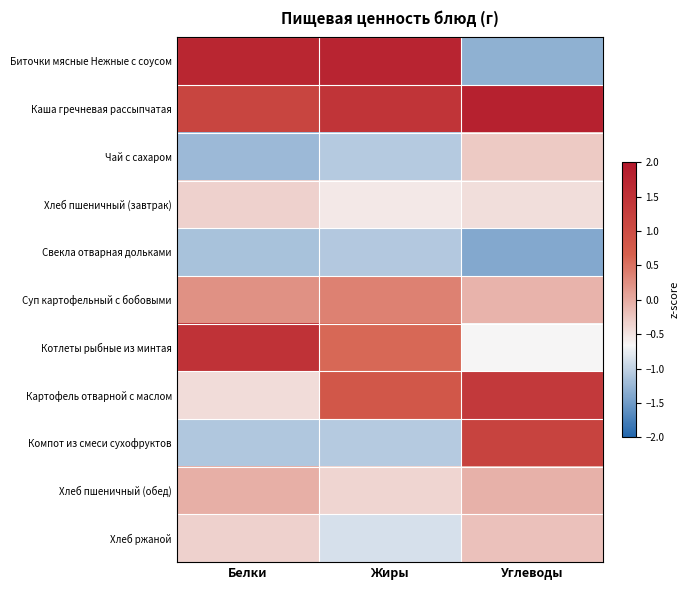

Reading left to right, extract all data points from this chart.

Биточки мясные Нежные с соусом: Белки=1.7	Жиры=1.8	Углеводы=-1.3
Каша гречневая рассыпчатая: Белки=1.1	Жиры=1.5	Углеводы=1.8
Чай с сахаром: Белки=-1.2	Жиры=-1.1	Углеводы=-0.3
Хлеб пшеничный (завтрак): Белки=-0.3	Жиры=-0.5	Углеводы=-0.4
Свекла отварная дольками: Белки=-1.1	Жиры=-1.1	Углеводы=-1.4
Суп картофельный с бобовыми: Белки=0.2	Жиры=0.4	Углеводы=-0.1
Котлеты рыбные из минтая: Белки=1.5	Жиры=0.6	Углеводы=-0.7
Картофель отварной с маслом: Белки=-0.4	Жиры=0.8	Углеводы=1.4
Компот из смеси сухофруктов: Белки=-1.1	Жиры=-1.1	Углеводы=1.2
Хлеб пшеничный (обед): Белки=-0.0	Жиры=-0.4	Углеводы=-0.1
Хлеб ржаной: Белки=-0.3	Жиры=-0.9	Углеводы=-0.2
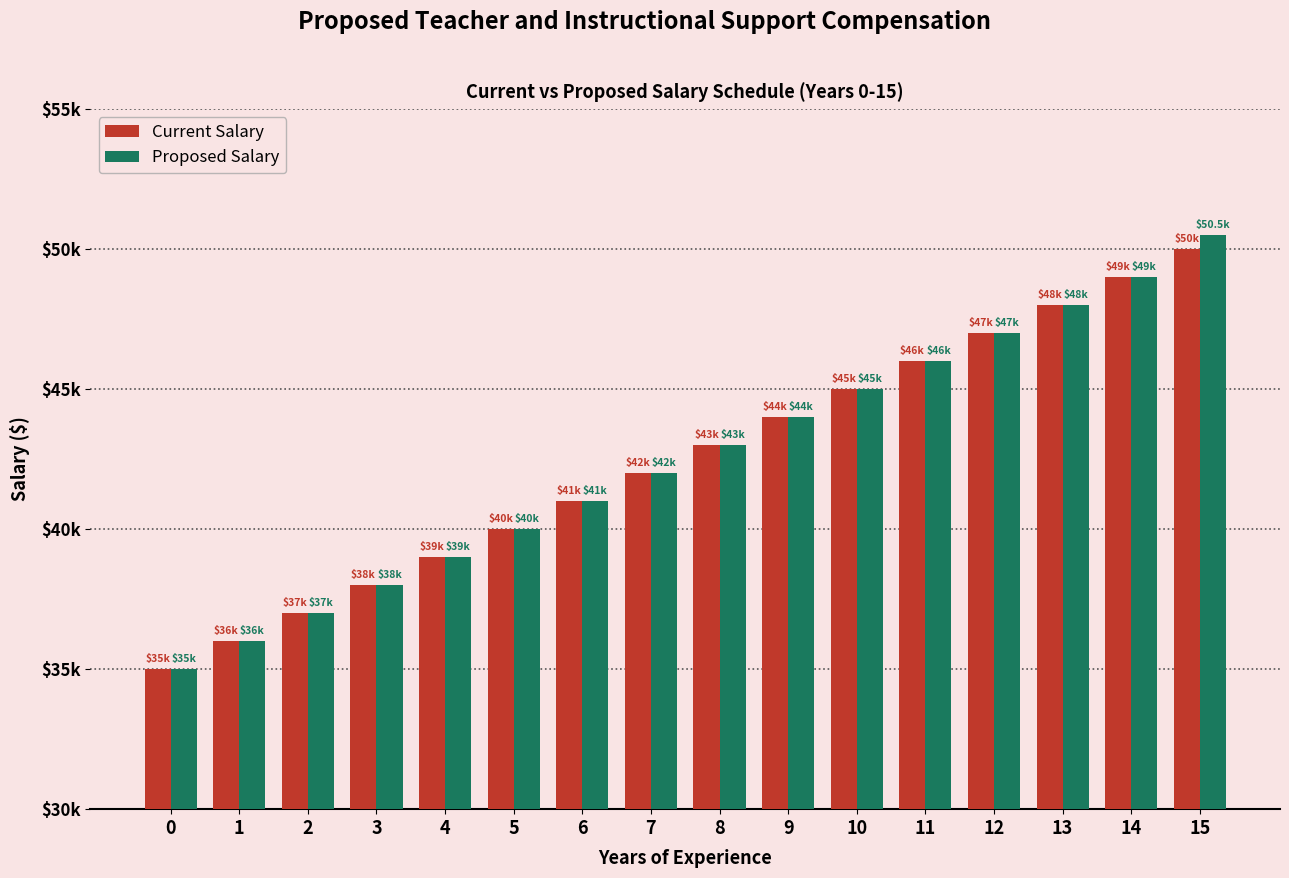

Are the bars grouped side by side (vs. stacked)?

Yes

----

> [Job]: Copy out all of the data above word for word, leaving out the pictures.

> [Task solution]:
Reading left to right, extract all data points from this chart.

Биточки мясные Нежные с соусом: Белки=1.7	Жиры=1.8	Углеводы=-1.3
Каша гречневая рассыпчатая: Белки=1.1	Жиры=1.5	Углеводы=1.8
Чай с сахаром: Белки=-1.2	Жиры=-1.1	Углеводы=-0.3
Хлеб пшеничный (завтрак): Белки=-0.3	Жиры=-0.5	Углеводы=-0.4
Свекла отварная дольками: Белки=-1.1	Жиры=-1.1	Углеводы=-1.4
Суп картофельный с бобовыми: Белки=0.2	Жиры=0.4	Углеводы=-0.1
Котлеты рыбные из минтая: Белки=1.5	Жиры=0.6	Углеводы=-0.7
Картофель отварной с маслом: Белки=-0.4	Жиры=0.8	Углеводы=1.4
Компот из смеси сухофруктов: Белки=-1.1	Жиры=-1.1	Углеводы=1.2
Хлеб пшеничный (обед): Белки=-0.0	Жиры=-0.4	Углеводы=-0.1
Хлеб ржаной: Белки=-0.3	Жиры=-0.9	Углеводы=-0.2

Are the bars grouped side by side (vs. stacked)?

Yes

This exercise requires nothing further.